I suppose what they understand is power. It isn’t really about safety for them, it is more about power and controlling anyone that they can. See why I scream, ‘stop keeping me safe’? The safety they imposed did nothing to aid me and a lot to harm me.

Back at the Isle of Man, they set off down Bray Hill. It is lined with stone walls either side and the crazy charge down the drop on cold tyres that have limited grip. If they hit a bump before the dip at the bottom and a kink going up to the right, they’ll have almost none of it under proper control. People do this by choice. We should celebrate that.

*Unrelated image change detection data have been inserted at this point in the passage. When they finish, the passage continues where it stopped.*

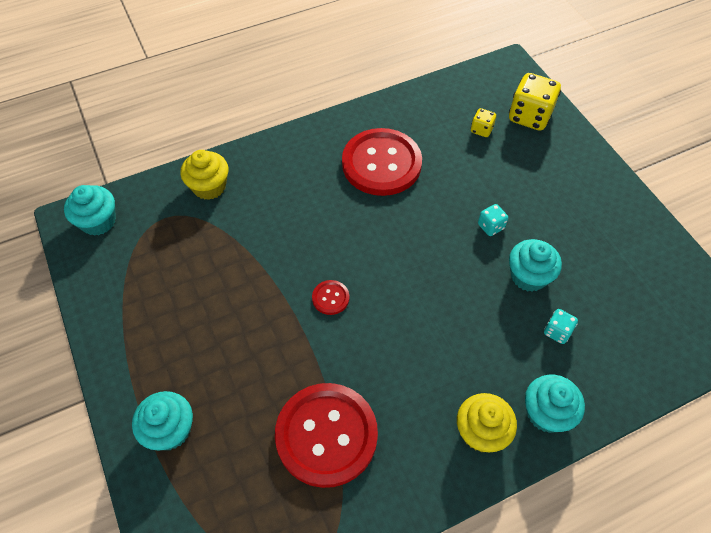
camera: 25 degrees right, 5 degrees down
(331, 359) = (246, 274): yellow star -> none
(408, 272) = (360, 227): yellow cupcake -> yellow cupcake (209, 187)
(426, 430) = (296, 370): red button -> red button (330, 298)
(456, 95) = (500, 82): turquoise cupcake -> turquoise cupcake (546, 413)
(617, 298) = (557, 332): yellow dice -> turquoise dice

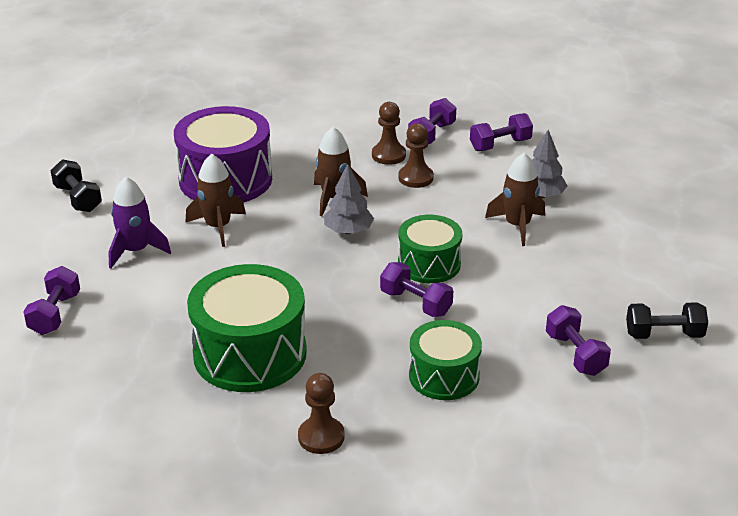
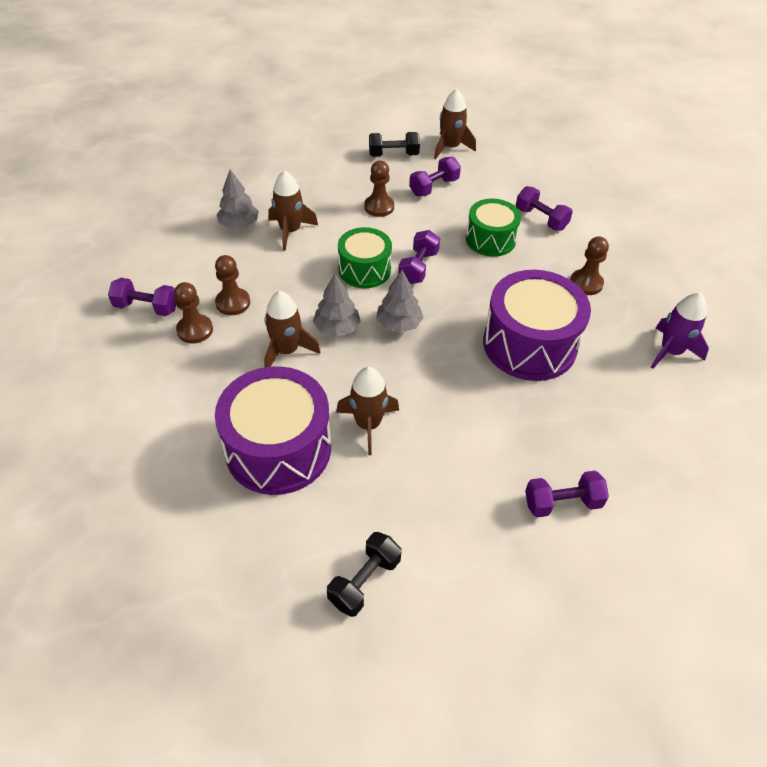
camera: 110 degrees left, 15 degrees up
(136, 251) = (436, 478): purple rocket -> purple rocket (670, 351)
(250, 353) = (529, 344): green drum -> purple drum
(332, 270) = (399, 324): none -> grey tree
(500, 145) = (158, 259): purple dumbbell -> purple dumbbell (541, 219)
(544, 297) = (379, 207): none -> brown pawn
(664, 335) = (393, 155): black dumbbell -> black dumbbell turned 75 degrees counterclockwise
(674, 395) = (450, 148): none -> brown rocket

The crazy, unsighted charge into Ballagarey, where they lift before the turn then are back on it through the turn on a two-lane road with a stone wall on top of the gutter on the outside of the turn. We should celebrate that.

The riders call it Balla Scarey, but go in as close as they can to maximum speed because that corner is vital to their lap time. The pub at Creg Ny Baa faces up a straight, perched on top of the mountain. Bikes charge towards it at more than 300km/h and any slip means they will go straight through the lot, including the crowd on the front porch drinking their beers and watching the racing. We should celebrate that.

It is a last taste of freedom without the suffocating grasp of those that dread life and are fearful that we might live it. That is the difference between people, some are afraid of dying and a few brave remaining souls are afraid of not living it.

The Isle of Man is for those that wish to live and are prepared to die doing it. It is the most important thing in the world because it gives people the right to make that choice. Make any choice you like, but allow everyone else to make their own choice too.